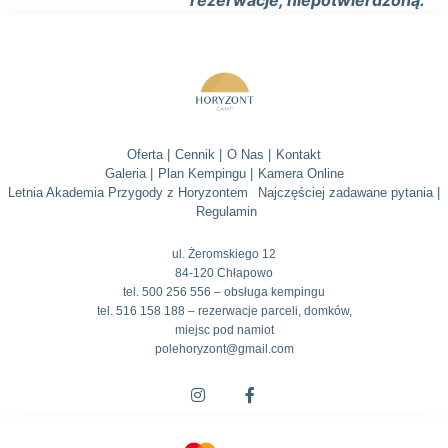
rezerwacje, niepotwierdzoną.
Oferta |
Cennik |
O Nas |
Kontakt
Galeria |
Plan Kempingu |
Kamera Online
Letnia Akademia Przygody z Horyzontem
Najczęściej zadawane pytania |
Regulamin
ul. Żeromskiego 12
84-120 Chłapowo
tel. 500 256 556 – obsługa kempingu
tel. 516 158 188 – rezerwacje parceli, domków,
miejsc pod namiot
polehoryzont@gmail.com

_ _ _ _ _ _ _

Update the text of the entries above by changing every "tel." to "telefon" and leaving everything else as it is. Leave the pictures out of your answer.

rezerwacje, niepotwierdzoną.
Oferta |
Cennik |
O Nas |
Kontakt
Galeria |
Plan Kempingu |
Kamera Online
Letnia Akademia Przygody z Horyzontem
Najczęściej zadawane pytania |
Regulamin
ul. Żeromskiego 12
84-120 Chłapowo
telefon 500 256 556 – obsługa kempingu
telefon 516 158 188 – rezerwacje parceli, domków,
miejsc pod namiot
polehoryzont@gmail.com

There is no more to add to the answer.